By Jimmy Settle, Clarksville Leaf-Chronicle


With 59 years of local banking under his belt, Billy Atkins is indisputably a patriarch of Clarksville’s modern-era “community banking” movement.

He has retired as the legendary face of Clarksville-based Legends Bank.

But the community-focused business legacy that Atkins built goes on.

A $9 million bank from the outset, Legends now has assets of about a half-billion dollars.

Though passing off the bank’s chairmanship to former Montgomery County (Mayor) Executive and bank board member Doug Weiland, Atkins will remain on the board to help ensure that the hometown feel of the financial institution — that Clarksville-centric feel that he first envisioned — will remain at the core of the bank’s daily interactions with people.

Legends Bank’s staff, board and associates surprised Atkins with a retirement party this week at The Belle Hollow.

Walking into the room to, at first, unknowingly greet many of his friends, family and associates, it was clear by Atkins’ initial reaction that the party’s organizers were able to achieve the element of surprise.

“Yes, I was surprised,” Atkins said, “and as I look around this room, I’ve spent the past 20 years sitting in meetings with these people, and now I get to celebrate with them.

“I see so many friends and people who supported what we were successful in trying to do with a true community bank.

“I’ll still be around, but I’m going to try to also do some farming and enjoy some time fishing,” Atkins said.

Looking back

Atkins’ banking career began early while he was attending high school. He was hired at age 17 with the former Northern Bank of Tennessee.

“I remember the first day I went to work. I started as a teller at the New Providence branch along with Dotson Guinn,” Atkins told The Leaf-Chronicle.

Atkins and Guinn would both ascend to highly successful professional careers, and they still take time a couple days each week to get together for breakfast, and reflect.

Atkins rose quickly in the bank from teller to branch manager, to lender, and found his niche in commercial lending.

He would spend 28 years with Northern Bank, advancing to senior vice president and becoming a member of the board of directors before the bank sold to First American National Bank in 1988.

During his time at First American, Atkins led the Clarksville market as senior vice president and senior credit officer until being named city president in 1993.

It was a time of frequent bank mergers in the financial industry, and Atkins was increasingly getting the itch to break out of the trend.

The term, “community banking,” became his passion, if not his obsession.

Atkins resigned from First American in March 1998 and began laying the foundation for Legends Bank.

It happened just as he imagined it could.
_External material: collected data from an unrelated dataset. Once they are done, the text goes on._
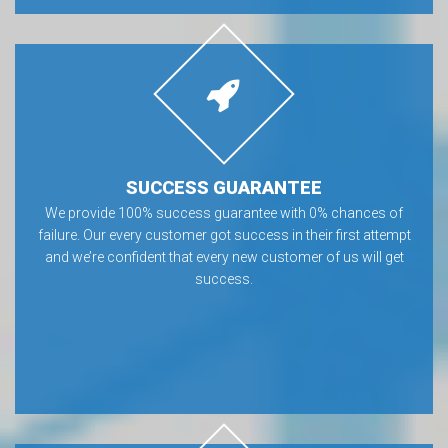
SUCCESS GUARANTEE
We provide 100% success guarantee with 0% chances of
failure. Our every customer got success in their first attempt
and we’re confident that every new customer of us will get
success.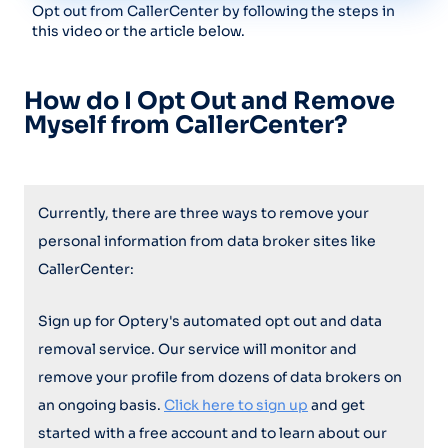
Opt out from CallerCenter by following the steps in
this video or the article below.
How do I Opt Out and Remove
Myself from CallerCenter?
Currently, there are three ways to remove your
personal information from data broker sites like
CallerCenter:
Sign up for Optery's automated opt out and data
removal service. Our service will monitor and
remove your profile from dozens of data brokers on
an ongoing basis.
Click here to sign up
and get
started with a free account and to learn about our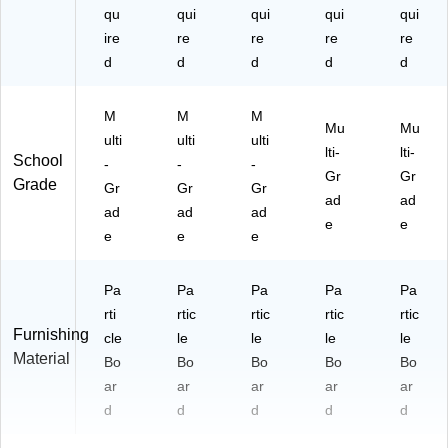
qu
qui
qui
qui
qui
ire
re
re
re
re
d
d
d
d
d
M
M
M
Mu
Mu
ulti
ulti
ulti
lti-
lti-
School
-
-
-
Gr
Gr
Grade
Gr
Gr
Gr
ad
ad
ad
ad
ad
e
e
e
e
e
Pa
Pa
Pa
Pa
Pa
rti
rtic
rtic
rtic
rtic
Furnishing
cle
le
le
le
le
Material
Bo
Bo
Bo
Bo
Bo
ar
ar
ar
ar
ar
d
d
d
d
d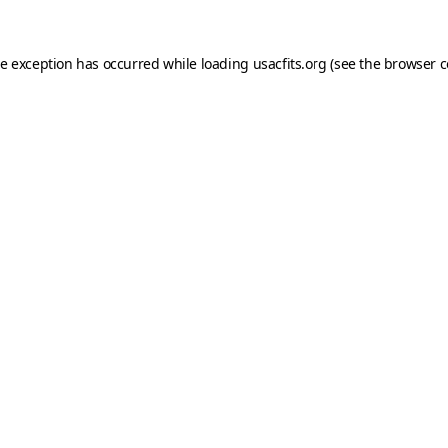
de exception has occurred while loading
usacfits.org
(see the
browser c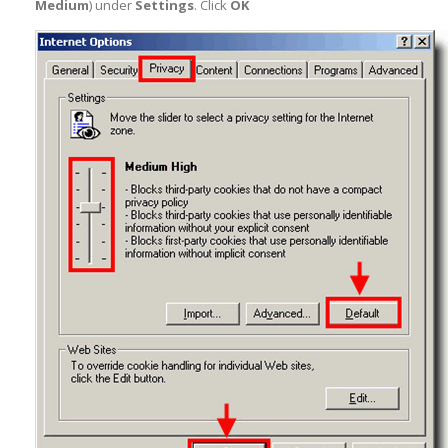
Medium
) under
Settings
. Click
OK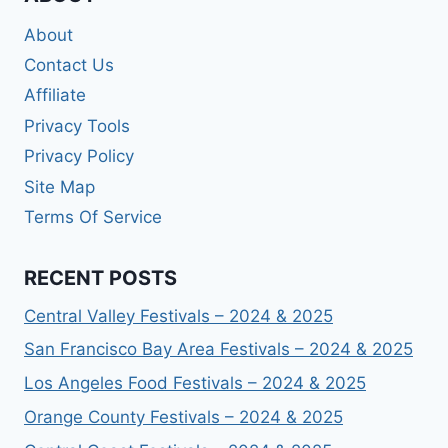
About
Contact Us
Affiliate
Privacy Tools
Privacy Policy
Site Map
Terms Of Service
RECENT POSTS
Central Valley Festivals – 2024 & 2025
San Francisco Bay Area Festivals – 2024 & 2025
Los Angeles Food Festivals – 2024 & 2025
Orange County Festivals – 2024 & 2025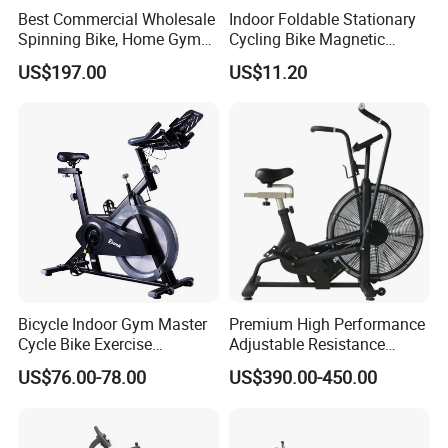
Best Commercial Wholesale
Indoor Foldable Stationary
Spinning Bike, Home Gym
Cycling Bike Magnetic
Control Bike Exercise
Vertical Exercise Bike with
US$197.00
US$11.20
Bicycle Flywheel Stationary
Tablet Wbb18045
Gym Bike Indoor Fitness
Body Spin Bike/Shaping
Gym Equipment
Bicycle Indoor Gym Master
Premium High Performance
Cycle Bike Exercise
Adjustable Resistance
Trainer100kg Flywheel
Heavy Duty Soft Seat
US$76.00-78.00
US$390.00-450.00
Spinning Bike for Gym
Spinning Bike
Indoors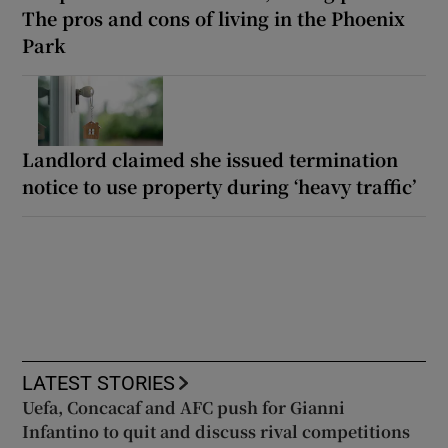
The pros and cons of living in the Phoenix
Park
Landlord claimed she issued termination
notice to use property during ‘heavy traffic’
LATEST STORIES
Uefa, Concacaf and AFC push for Gianni
Infantino to quit and discuss rival competitions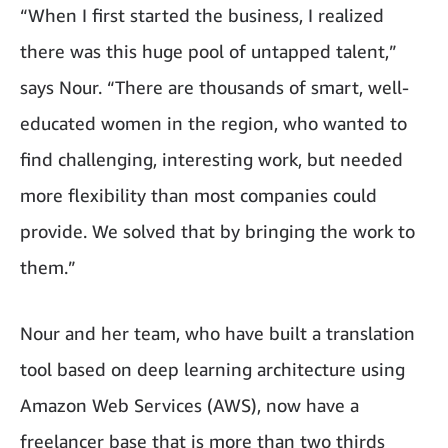
“When I first started the business, I realized
there was this huge pool of untapped talent,”
says Nour. “There are thousands of smart, well-
educated women in the region, who wanted to
find challenging, interesting work, but needed
more flexibility than most companies could
provide. We solved that by bringing the work to
them.”
Nour and her team, who have built a translation
tool based on deep learning architecture using
Amazon Web Services (AWS), now have a
freelancer base that is more than two thirds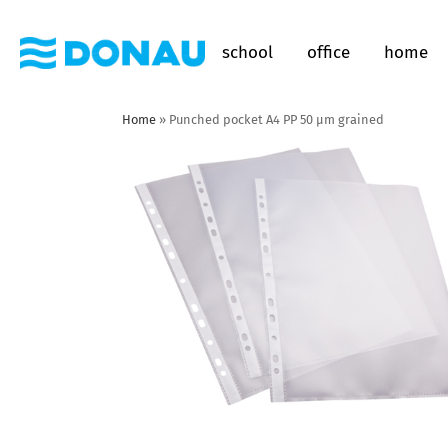
school
office
home
Home
»
Punched pocket A4 PP 50 µm grained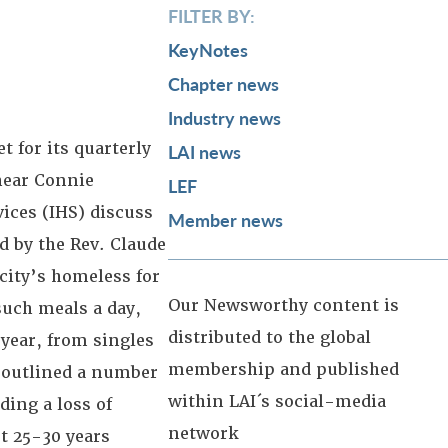
FILTER BY:
KeyNotes
Chapter news
Industry news
 for its quarterly
LAI news
hear Connie
LEF
vices (IHS) discuss
Member news
 by the Rev. Claude
city’s homeless for
Our Newsworthy content is
such meals a day,
distributed to the global
year, from singles
membership and published
l outlined a number
within LAI´s social-media
ding a loss of
network
t 25-30 years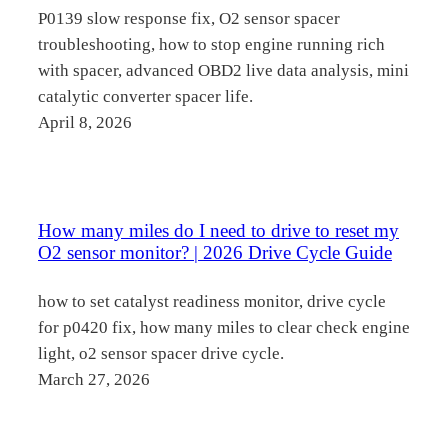
P0139 slow response fix, O2 sensor spacer
troubleshooting, how to stop engine running rich
with spacer, advanced OBD2 live data analysis, mini
catalytic converter spacer life.
April 8, 2026
How many miles do I need to drive to reset my
O2 sensor monitor? | 2026 Drive Cycle Guide
how to set catalyst readiness monitor, drive cycle
for p0420 fix, how many miles to clear check engine
light, o2 sensor spacer drive cycle.
March 27, 2026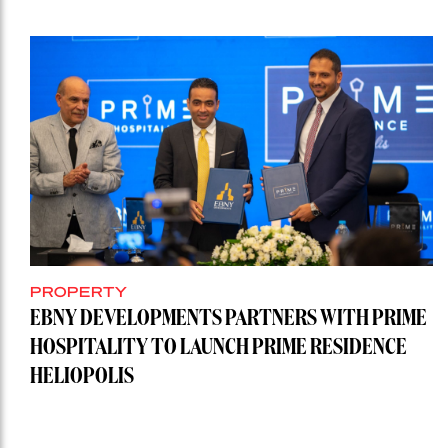
PROPERTY
EBNY DEVELOPMENTS PARTNERS WITH PRIME
HOSPITALITY TO LAUNCH PRIME RESIDENCE
HELIOPOLIS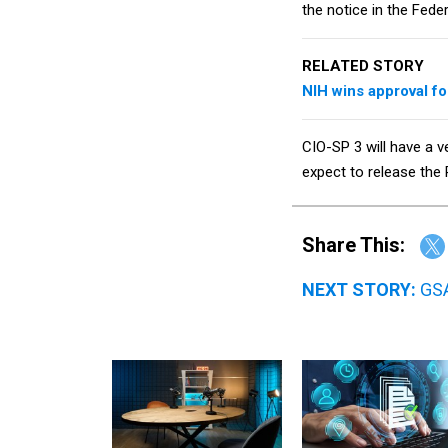
the notice in the Fede
RELATED STORY
NIH wins approval f
CIO-SP 3 will have a v
expect to release the
Share This:
NEXT STORY:
GSA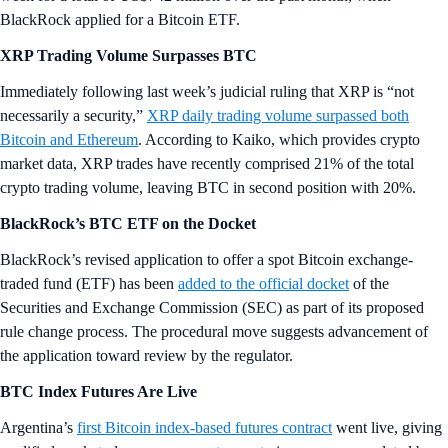
BlackRock applied for a Bitcoin ETF.
XRP Trading Volume Surpasses BTC
Immediately following last week’s judicial ruling that XRP is “not
necessarily a security,”
XRP daily trading volume surpassed both
Bitcoin and Ethereum
. According to Kaiko, which provides crypto
market data, XRP trades have recently comprised 21% of the total
crypto trading volume, leaving BTC in second position with 20%.
BlackRock’s BTC ETF on the Docket
BlackRock’s revised application to offer a spot Bitcoin exchange-
traded fund (ETF) has been
added to the official docket
of the
Securities and Exchange Commission (SEC) as part of its proposed
rule change process. The procedural move suggests advancement of
the application toward review by the regulator.
BTC Index Futures Are Live
Argentina’s
first Bitcoin index-based futures contract
went live, giving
Legends was chartered and opened for business in November 1998 on the corner of College and North First Street in downtown Clarksville.

The bank now has eight offices in three middle Tennessee counties – Montgomery, Davidson and Williamson.

Over Legends’ first 20 years, Atkins has served as organizer, president, chief executive officer, and director. In 2012, he was named chairman of the board and CEO.

Community-minded

To achieve a true community banking environment, Atkins knew he’d have to set the tone by becoming immersed in the life and development of Clarksville-Montgomery County.

It was a labor of love. For example, he has been a guiding force in the dramatic growth of Austin Peay State University, and in 2017, then-Gov. Bill Haslam appointed Atkins to serve on the university’s inaugural Board of Trustees.

Atkins doesn’t miss many APSU home football or basketball games and you might find him catching practices on the field or in the Dunn Center in his spare time.

Then, there was his work in local economic and industrial development that helped bring Clarksville to the threshold of a series of nine-digit corporate investments ranging from Hankook Tire, to Google and LG.

In 1994, Atkins served as president of the Clarksville Area Chamber of Commerce, and he has served three, six-year terms on the Industrial Development Board, having chaired the IDB four times within that period.

Among other community work, Atkins is also past president of St. Bethlehem Civitan Club, a life member of the Masonic Lodge, past chairman of Montgomery County Heart Association, past division chair and treasurer for the local United Way, and trustee of the Consumer Lending School for the Tennessee Bankers Association. He is a graduate of Leadership Clarksville’s class of 1993..

Atkins and his wife, Sue, raised two daughters, Luann and Julie, and one granddaughter, Britney. He enjoys spending time with his family and two dogs, Boo Boo and Lucy.